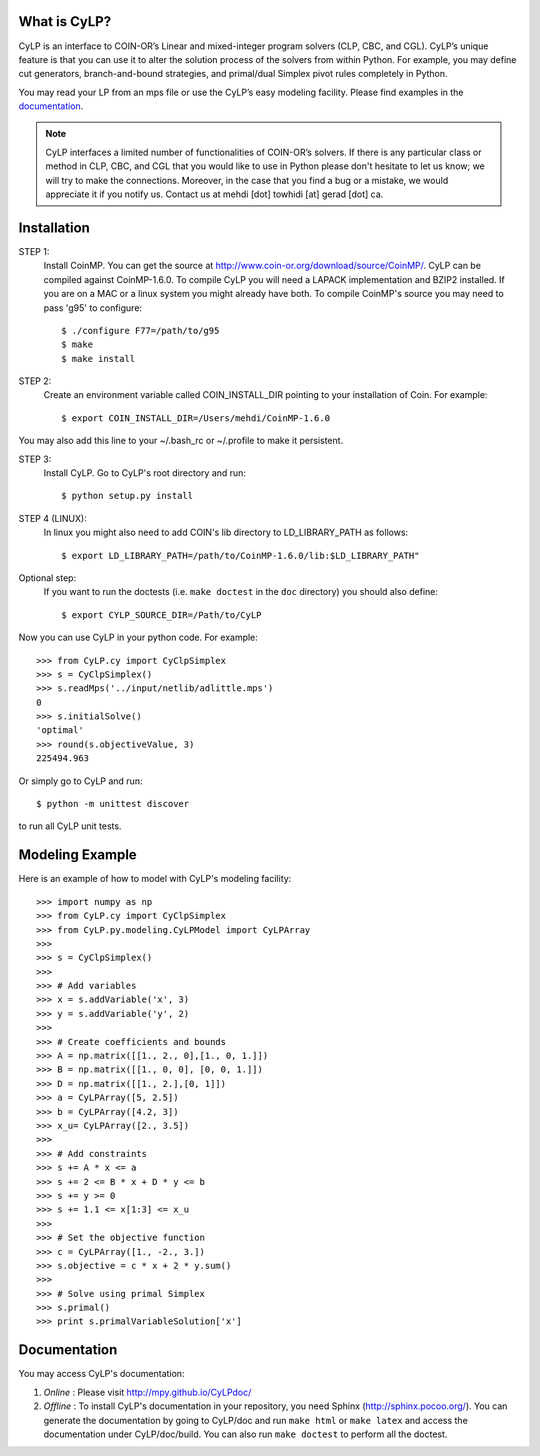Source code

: What is CyLP?
==============
CyLP is an interface to COIN-OR’s Linear and mixed-integer program solvers
(CLP, CBC, and CGL). CyLP’s unique feature is that you can use it to alter the
solution process of the solvers from within Python. For example, you may
define cut generators, branch-and-bound strategies, and primal/dual Simplex
pivot rules completely in Python.

You may read your LP from an mps file or use the CyLP’s easy modeling
facility. Please find examples in the `documentation
<http://mpy.github.io/CyLPdoc/>`_.

.. note::

   CyLP interfaces a limited number of functionalities of
   COIN-OR’s solvers. If there is any particular
   class or method in CLP, CBC, and CGL that you would like to use in Python
   please don't hesitate to let us know; we will try to make the connections.
   Moreover, in the case that you find a bug or a mistake, we would appreciate
   it if you notify us. Contact us at mehdi [dot] towhidi [at] gerad [dot] ca.




Installation
============

STEP 1:
    Install CoinMP. You can get the source at
    http://www.coin-or.org/download/source/CoinMP/. CyLP can be compiled against
    CoinMP-1.6.0. To compile CyLP you will need a LAPACK
    implementation and BZIP2 installed. If you are on a MAC or a linux
    system you might already have both.
    To compile CoinMP's source you may need to pass 'g95' to configure::

        $ ./configure F77=/path/to/g95
        $ make
        $ make install

STEP 2:
    Create an environment variable called COIN_INSTALL_DIR pointing to your
    installation of Coin. For example::

        $ export COIN_INSTALL_DIR=/Users/mehdi/CoinMP-1.6.0

You may also add this line to your ~/.bash_rc or ~/.profile to make
it persistent.

STEP 3:
    Install CyLP. Go to CyLP's root directory and run::

        $ python setup.py install

STEP 4 (LINUX):
     In linux you might also need to add COIN's lib directory to
     LD_LIBRARY_PATH as follows::

        $ export LD_LIBRARY_PATH=/path/to/CoinMP-1.6.0/lib:$LD_LIBRARY_PATH"

Optional step:
    If you want to run the doctests (i.e. ``make doctest`` in the ``doc`` directory)
    you should also define::

        $ export CYLP_SOURCE_DIR=/Path/to/CyLP

Now you can use CyLP in your python code. For example::

    >>> from CyLP.cy import CyClpSimplex
    >>> s = CyClpSimplex()
    >>> s.readMps('../input/netlib/adlittle.mps')
    0
    >>> s.initialSolve()
    'optimal'
    >>> round(s.objectiveValue, 3)
    225494.963

Or simply go to CyLP and run::

    $ python -m unittest discover

to run all CyLP unit tests.



Modeling Example
==================

Here is an example of how to model with CyLP's modeling facility::

    >>> import numpy as np
    >>> from CyLP.cy import CyClpSimplex
    >>> from CyLP.py.modeling.CyLPModel import CyLPArray
    >>>
    >>> s = CyClpSimplex()
    >>>
    >>> # Add variables
    >>> x = s.addVariable('x', 3)
    >>> y = s.addVariable('y', 2)
    >>>
    >>> # Create coefficients and bounds
    >>> A = np.matrix([[1., 2., 0],[1., 0, 1.]])
    >>> B = np.matrix([[1., 0, 0], [0, 0, 1.]])
    >>> D = np.matrix([[1., 2.],[0, 1]])
    >>> a = CyLPArray([5, 2.5])
    >>> b = CyLPArray([4.2, 3])
    >>> x_u= CyLPArray([2., 3.5])
    >>>
    >>> # Add constraints
    >>> s += A * x <= a
    >>> s += 2 <= B * x + D * y <= b
    >>> s += y >= 0
    >>> s += 1.1 <= x[1:3] <= x_u
    >>>
    >>> # Set the objective function
    >>> c = CyLPArray([1., -2., 3.])
    >>> s.objective = c * x + 2 * y.sum()
    >>>
    >>> # Solve using primal Simplex
    >>> s.primal()
    >>> print s.primalVariableSolution['x']



Documentation
===============
You may access CyLP's documentation:

1. *Online* : Please visit http://mpy.github.io/CyLPdoc/

2. *Offline* : To install CyLP's documentation in your repository, you need
   Sphinx (http://sphinx.pocoo.org/). You can generate the documentation by
   going to CyLP/doc and run ``make html`` or ``make latex`` and access the
   documentation under CyLP/doc/build. You can also run ``make doctest`` to
   perform all the doctest.

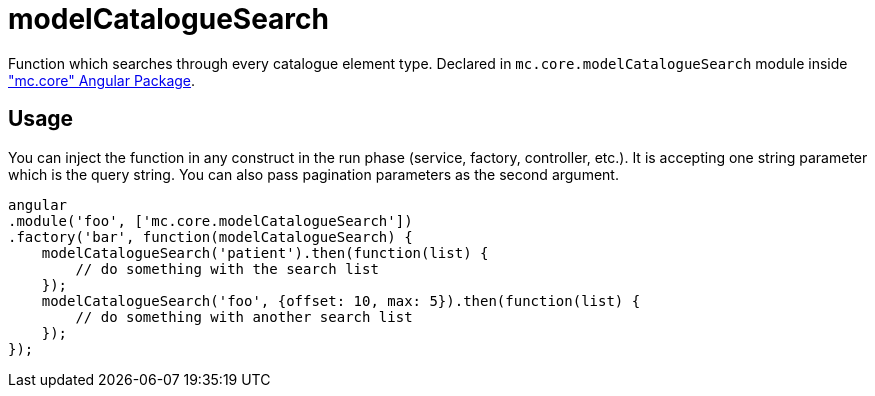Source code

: = modelCatalogueSearch

Function which searches through every catalogue element type.
Declared in `mc.core.modelCatalogueSearch` module inside <<_mc_core, "mc.core" Angular Package>>.

== Usage

You can inject the function in any construct in the run phase (service, factory, controller, etc.). It is accepting
one string parameter which is the query string. You can also pass pagination parameters as the second argument.

[source,javascript]
----
angular
.module('foo', ['mc.core.modelCatalogueSearch'])
.factory('bar', function(modelCatalogueSearch) {
    modelCatalogueSearch('patient').then(function(list) {
        // do something with the search list
    });
    modelCatalogueSearch('foo', {offset: 10, max: 5}).then(function(list) {
        // do something with another search list
    });
});
----
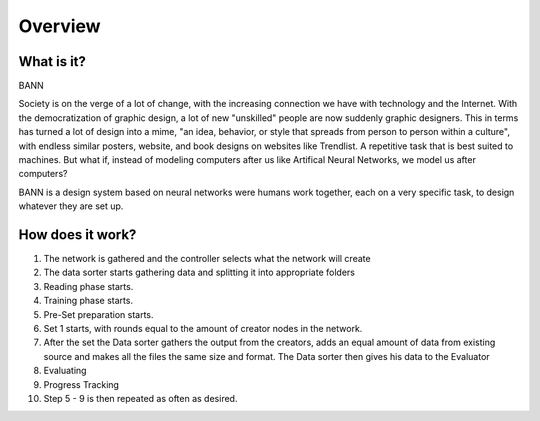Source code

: Overview
========
What is it?
***********
BANN

Society is on the verge of a lot of change, with the increasing connection we have with technology and the Internet. With the democratization of graphic design, a lot of new "unskilled" people are now suddenly graphic designers. This in terms has turned a lot of design into a mime, "an idea, behavior, or style that spreads from person to person within a culture", with endless similar posters, website, and book designs on websites like Trendlist. A repetitive task that is best suited to machines. But what if, instead of modeling computers after us like Artifical Neural Networks, we model us after computers?

BANN is a design system based on neural networks were humans work together, each on a very specific task, to design whatever they are set up.



How does it work?
*****************
.. image:: images/chart_general.png

#. The network is gathered and the controller selects what the network will create
#. The data sorter starts gathering data and splitting it into appropriate folders
#. Reading phase starts.
#. Training phase starts.
#. Pre-Set preparation starts.
#. Set 1 starts, with rounds equal to the amount of creator nodes in the network.
#. After the set the Data sorter gathers the output from the creators, adds an equal amount of data from existing source and makes all the files the same size and format. The Data sorter then gives his data to the Evaluator
#. Evaluating
#. Progress Tracking
#. Step 5 - 9 is then repeated as often as desired.
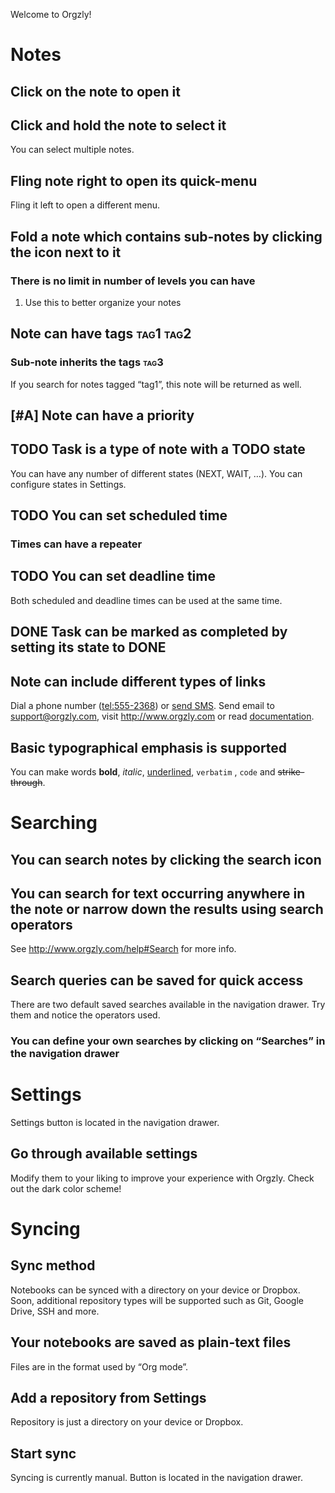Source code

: Welcome to Orgzly!

* Notes
** Click on the note to open it
** Click and hold the note to select it

You can select multiple notes.
** Fling note right to open its quick-menu

Fling it left to open a different menu.
** Fold a note which contains sub-notes by clicking the icon next to it
*** There is no limit in number of levels you can have
**** Use this to better organize your notes
** Note can have tags :tag1:tag2:
*** Sub-note inherits the tags :tag3:

If you search for notes tagged “tag1”, this note will be returned as well.
** [#A] Note can have a priority
** TODO Task is a type of note with a TODO state

You can have any number of different states (NEXT, WAIT, ...). You can configure states in Settings.
** TODO You can set scheduled time
SCHEDULED: <2015-02-20 Fri 15:15>
*** Times can have a repeater
SCHEDULED: <2015-02-16 Mon .+1d>
** TODO You can set deadline time
DEADLINE: <2015-02-20 Fri> SCHEDULED: <2015-02-23 Mon>

Both scheduled and deadline times can be used at the same time.
** DONE Task can be marked as completed by setting its state to DONE
CLOSED: [2015-02-20 Fri 20:17]
** Note can include different types of links

Dial a phone number (tel:555-2368) or [[sms:555-2368][send SMS]]. Send email to [[mailto:support@orgzly.com][support@orgzly.com]], visit http://www.orgzly.com or read [[http://www.orgzly.com/help][documentation]].
** Basic typographical emphasis is supported

You can make words *bold*, /italic/, _underlined_, =verbatim= , ~code~ and +strike-through+.
* Searching
** You can search notes by clicking the search icon
** You can search for text occurring anywhere in the note or narrow down the results using search operators

See http://www.orgzly.com/help#Search for more info.
** Search queries can be saved for quick access

There are two default saved searches available in the navigation drawer. Try them and notice the operators used.
*** You can define your own searches by clicking on “Searches” in the navigation drawer
* Settings

Settings button is located in the navigation drawer.
** Go through available settings

Modify them to your liking to improve your experience with Orgzly. Check out the dark color scheme!
* Syncing
** Sync method

Notebooks can be synced with a directory on your device or Dropbox. Soon, additional repository types will be supported such as Git, Google Drive, SSH and more.
** Your notebooks are saved as plain-text files

Files are in the format used by “Org mode”.
** Add a repository from Settings

Repository is just a directory on your device or Dropbox.
** Start sync

Syncing is currently manual. Button is located in the navigation drawer.
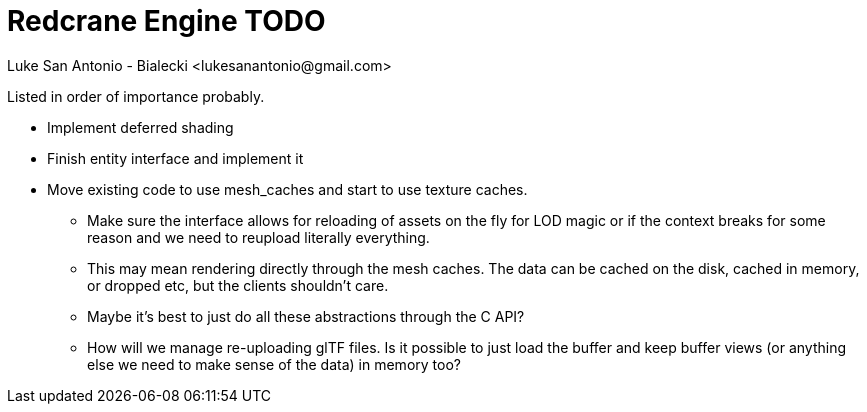 = Redcrane Engine TODO
Luke San Antonio - Bialecki <lukesanantonio@gmail.com>

Listed in order of importance probably.

* Implement deferred shading
* Finish entity interface and implement it
* Move existing code to use mesh_caches and start to use texture caches.
** Make sure the interface allows for reloading of assets on the fly for LOD
   magic or if the context breaks for some reason and we need to reupload
   literally everything.
** This may mean rendering directly through the mesh caches. The data can be
   cached on the disk, cached in memory, or dropped etc, but the clients
   shouldn't care.
** Maybe it's best to just do all these abstractions through the C API?
** How will we manage re-uploading glTF files. Is it possible to just load the
   buffer and keep buffer views (or anything else we need to make sense of the
   data) in memory too?
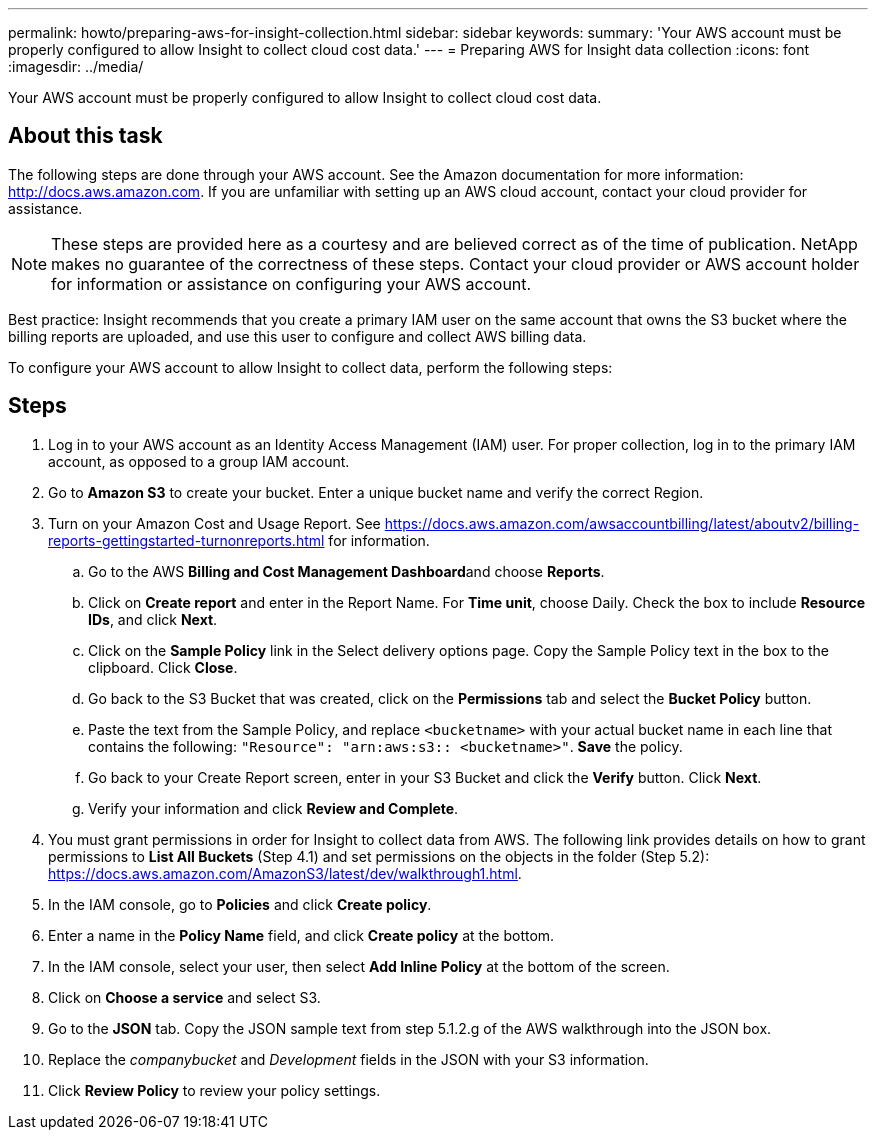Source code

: ---
permalink: howto/preparing-aws-for-insight-collection.html
sidebar: sidebar
keywords: 
summary: 'Your AWS account must be properly configured to allow Insight to collect cloud cost data.'
---
= Preparing AWS for Insight data collection
:icons: font
:imagesdir: ../media/

[.lead]
Your AWS account must be properly configured to allow Insight to collect cloud cost data.

== About this task

The following steps are done through your AWS account. See the Amazon documentation for more information: https://docs.aws.amazon.com[http://docs.aws.amazon.com]. If you are unfamiliar with setting up an AWS cloud account, contact your cloud provider for assistance.

[NOTE]
====
These steps are provided here as a courtesy and are believed correct as of the time of publication. NetApp makes no guarantee of the correctness of these steps. Contact your cloud provider or AWS account holder for information or assistance on configuring your AWS account.
====

Best practice: Insight recommends that you create a primary IAM user on the same account that owns the S3 bucket where the billing reports are uploaded, and use this user to configure and collect AWS billing data.

To configure your AWS account to allow Insight to collect data, perform the following steps:

== Steps

. Log in to your AWS account as an Identity Access Management (IAM) user. For proper collection, log in to the primary IAM account, as opposed to a group IAM account.
. Go to *Amazon S3* to create your bucket. Enter a unique bucket name and verify the correct Region.
. Turn on your Amazon Cost and Usage Report. See https://docs.aws.amazon.com/awsaccountbilling/latest/aboutv2/billing-reports-gettingstarted-turnonreports.html for information.
 .. Go to the AWS **Billing and Cost Management Dashboard**and choose *Reports*.
 .. Click on *Create report* and enter in the Report Name. For *Time unit*, choose Daily. Check the box to include *Resource IDs*, and click *Next*.
 .. Click on the *Sample Policy* link in the Select delivery options page. Copy the Sample Policy text in the box to the clipboard. Click *Close*.
 .. Go back to the S3 Bucket that was created, click on the *Permissions* tab and select the *Bucket Policy* button.
 .. Paste the text from the Sample Policy, and replace `<bucketname>` with your actual bucket name in each line that contains the following: `"Resource": "arn:aws:s3:: <bucketname>"`. *Save* the policy.
 .. Go back to your Create Report screen, enter in your S3 Bucket and click the *Verify* button. Click *Next*.
 .. Verify your information and click *Review and Complete*.
. You must grant permissions in order for Insight to collect data from AWS. The following link provides details on how to grant permissions to *List All Buckets* (Step 4.1) and set permissions on the objects in the folder (Step 5.2): https://docs.aws.amazon.com/AmazonS3/latest/dev/walkthrough1.html.
. In the IAM console, go to *Policies* and click *Create policy*.
. Enter a name in the *Policy Name* field, and click *Create policy* at the bottom.
. In the IAM console, select your user, then select *Add Inline Policy* at the bottom of the screen.
. Click on *Choose a service* and select S3.
. Go to the *JSON* tab. Copy the JSON sample text from step 5.1.2.g of the AWS walkthrough into the JSON box.
. Replace the _companybucket_ and _Development_ fields in the JSON with your S3 information.
. Click *Review Policy* to review your policy settings.
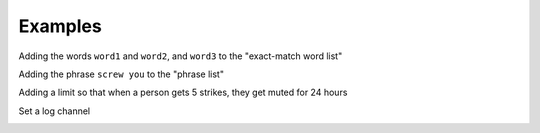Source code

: Examples
========

Adding the words ``word1`` and ``word2``, and ``word3`` to the "exact-match word list"

.. image::
    images/add_to_exact_list.png

Adding the phrase ``screw you`` to the "phrase list"


.. image::
    images/add_to_phrase_list.png
 
Adding a limit so that when a person gets 5 strikes, they get muted for 24 hours

.. image::
    images/add_limit.png

Set a log channel

.. image::
    images/set_log_channel.png 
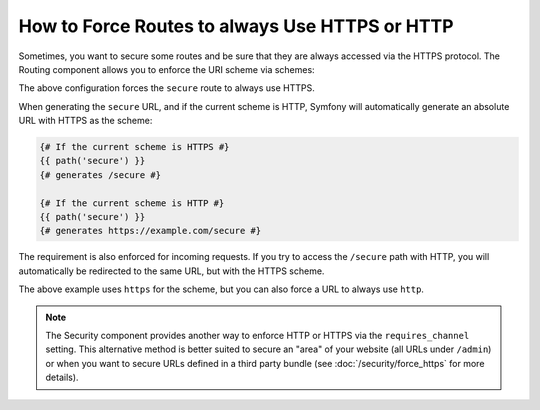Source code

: .. index::
   single: Routing; Scheme requirement

How to Force Routes to always Use HTTPS or HTTP
===============================================

Sometimes, you want to secure some routes and be sure that they are always
accessed via the HTTPS protocol. The Routing component allows you to enforce
the URI scheme via schemes:

.. configuration-block::

    .. code-block:: yaml

        # app/config/routing.yml
        secure:
            path:     /secure
            defaults: { _controller: AppBundle:Main:secure }
            schemes:  [https]

    .. code-block:: xml

        <!-- app/config/routing.xml -->
        <?xml version="1.0" encoding="UTF-8" ?>

        <routes xmlns="http://symfony.com/schema/routing"
            xmlns:xsi="http://www.w3.org/2001/XMLSchema-instance"
            xsi:schemaLocation="http://symfony.com/schema/routing http://symfony.com/schema/routing/routing-1.0.xsd">

            <route id="secure" path="/secure" schemes="https">
                <default key="_controller">AppBundle:Main:secure</default>
            </route>
        </routes>

    .. code-block:: php

        // app/config/routing.php
        use Symfony\Component\Routing\RouteCollection;
        use Symfony\Component\Routing\Route;

        $collection = new RouteCollection();
        $collection->add('secure', new Route('/secure', array(
            '_controller' => 'AppBundle:Main:secure',
        ), array(), array(), '', array('https')));

        return $collection;

The above configuration forces the ``secure`` route to always use HTTPS.

When generating the ``secure`` URL, and if the current scheme is HTTP, Symfony
will automatically generate an absolute URL with HTTPS as the scheme:

.. code-block:: twig

    {# If the current scheme is HTTPS #}
    {{ path('secure') }}
    {# generates /secure #}

    {# If the current scheme is HTTP #}
    {{ path('secure') }}
    {# generates https://example.com/secure #}

The requirement is also enforced for incoming requests. If you try to access
the ``/secure`` path with HTTP, you will automatically be redirected to the
same URL, but with the HTTPS scheme.

The above example uses ``https`` for the scheme, but you can also force a URL
to always use ``http``.

.. note::

    The Security component provides another way to enforce HTTP or HTTPS via
    the ``requires_channel`` setting. This alternative method is better suited
    to secure an "area" of your website (all URLs under ``/admin``) or when
    you want to secure URLs defined in a third party bundle (see
    :doc:`/security/force_https` for more details).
---+---
Leave out any pictures and return exactly the lines from the beginning of the data through the line with "class or method", inclusive.

Source code

: What is CyLP?
==============
CyLP is an interface to COIN-OR’s Linear and mixed-integer program solvers
(CLP, CBC, and CGL). CyLP’s unique feature is that you can use it to alter the
solution process of the solvers from within Python. For example, you may
define cut generators, branch-and-bound strategies, and primal/dual Simplex
pivot rules completely in Python.

You may read your LP from an mps file or use the CyLP’s easy modeling
facility. Please find examples in the `documentation
<http://mpy.github.io/CyLPdoc/>`_.

.. note::

   CyLP interfaces a limited number of functionalities of
   COIN-OR’s solvers. If there is any particular
   class or method in CLP, CBC, and CGL that you would like to use in Python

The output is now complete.